Должны хранить сомкнутыми устами.
(Данте Алигьери «Божественная комедия»)
Сквозь тучи, наглухо затянувшие небо, не пробивалось ни лучика света. В аудитории было темно, как ночью, хотя часы упорно показывали все те же десять утра. В панорамные – на всю стену – окна бились снежинки: иные – ломались и падали вниз, иные прилипали, будто им было интересно, что происходит внутри.
Стана украдкой провела пальцем по стеклу, оно было теплым, и дыхания уличного мороза здесь совсем не чувствовалось. Если бы не снег и не серое небо, можно было бы представить, что на улице лето. Ну, или весна – кому как больше нравится. Ей больше нравился второй вариант.
Она любила весну, любила с жаром человека, заставшего конец войны, с жаром ребенка, выросшего после победы. Весна – это не только пригревающее яркое солнце и набухающие на деревьях почки, расходящиеся нежными молодыми листочками. Весна – это смех, это яркие флаги и растяжки на улицах. Это парады и концерты, сотни, тысячи людей в форме и много больше – без. Весна – это улыбки и музыка, вкус сладостей и горького, слишком крепкого чая, потому что именно так его пили на фронте. Весна – это и была та победа, которую она знала.

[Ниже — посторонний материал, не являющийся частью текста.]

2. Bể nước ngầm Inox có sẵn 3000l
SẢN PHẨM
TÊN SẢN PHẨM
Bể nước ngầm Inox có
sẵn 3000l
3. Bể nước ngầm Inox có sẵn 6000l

А еще – и это Стана узнала относительно недавно – для кого-то весна была болью и слезами по тем, кто не дожил до той далекой победной весны.

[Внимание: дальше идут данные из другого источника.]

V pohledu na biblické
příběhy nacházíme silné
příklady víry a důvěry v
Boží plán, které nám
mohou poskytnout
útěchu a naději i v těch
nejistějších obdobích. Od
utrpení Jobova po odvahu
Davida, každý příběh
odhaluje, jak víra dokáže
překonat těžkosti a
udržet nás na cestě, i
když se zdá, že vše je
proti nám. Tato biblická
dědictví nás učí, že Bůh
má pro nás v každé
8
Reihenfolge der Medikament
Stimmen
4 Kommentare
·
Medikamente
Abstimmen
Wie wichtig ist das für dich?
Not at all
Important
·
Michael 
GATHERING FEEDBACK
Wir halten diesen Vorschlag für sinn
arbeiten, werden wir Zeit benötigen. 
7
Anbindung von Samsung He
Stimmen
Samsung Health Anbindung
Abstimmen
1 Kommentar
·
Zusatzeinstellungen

Она стиснула в руках планшет, прижимая его к груди. Выходить и рассказывать было страшно, но молчать… молчать – еще страшнее. То, что говорил Джейк тогда, это ведь правда. Они и так слишком долго молчали. Но, все равно, страшно. Стана поймала на себе ободряющий взгляд Ская, пришедшего, как они и договаривались, ее послушать и поддержать, вздохнула и встала. К кафедре она спускалась, как на казнь, не поднимая ни взгляда, ни головы. Когда она подключала планшет к проектору, провода выскальзывали из влажных от пота пальцев. Историк похлопал ее по плечу и призвал аудиторию к вниманию. Стана в последний раз глубоко вдохнула, прикрыла глаза и начала говорить – свой доклад она знала наизусть.
– Третья мировая война – величайшая трагедия всего человечества. В ней погибло более восьмисот миллионов человек, из которых порядка двухсот миллионов были военнослужащими. К окончанию войны сложилась ситуация, при которой людей пенсионного возраста было вдвое больше, чем двадцатипятилетних. Жертвами войны и оккупации в нашей стране стало порядка девяти миллионов военнослужащих и около тридцати шести миллионов мирного населения. Помимо всего этого, страны-участники Третьей мировой понесли косвенные людские потери в связи с сокращением рождаемости и повышением смертности из-за ухудшения условий жизни, – Стана откашлялась. – Однако, эта война подарила нам наших героев, тех, чьи имена и по сей день у всех на устах, и тех, чьи имена незаслуженно забыты.
Кто-то вздохнул. Кто-то зашептался. Фоновый шум не отвлекал, но заставлял нервничать еще сильнее.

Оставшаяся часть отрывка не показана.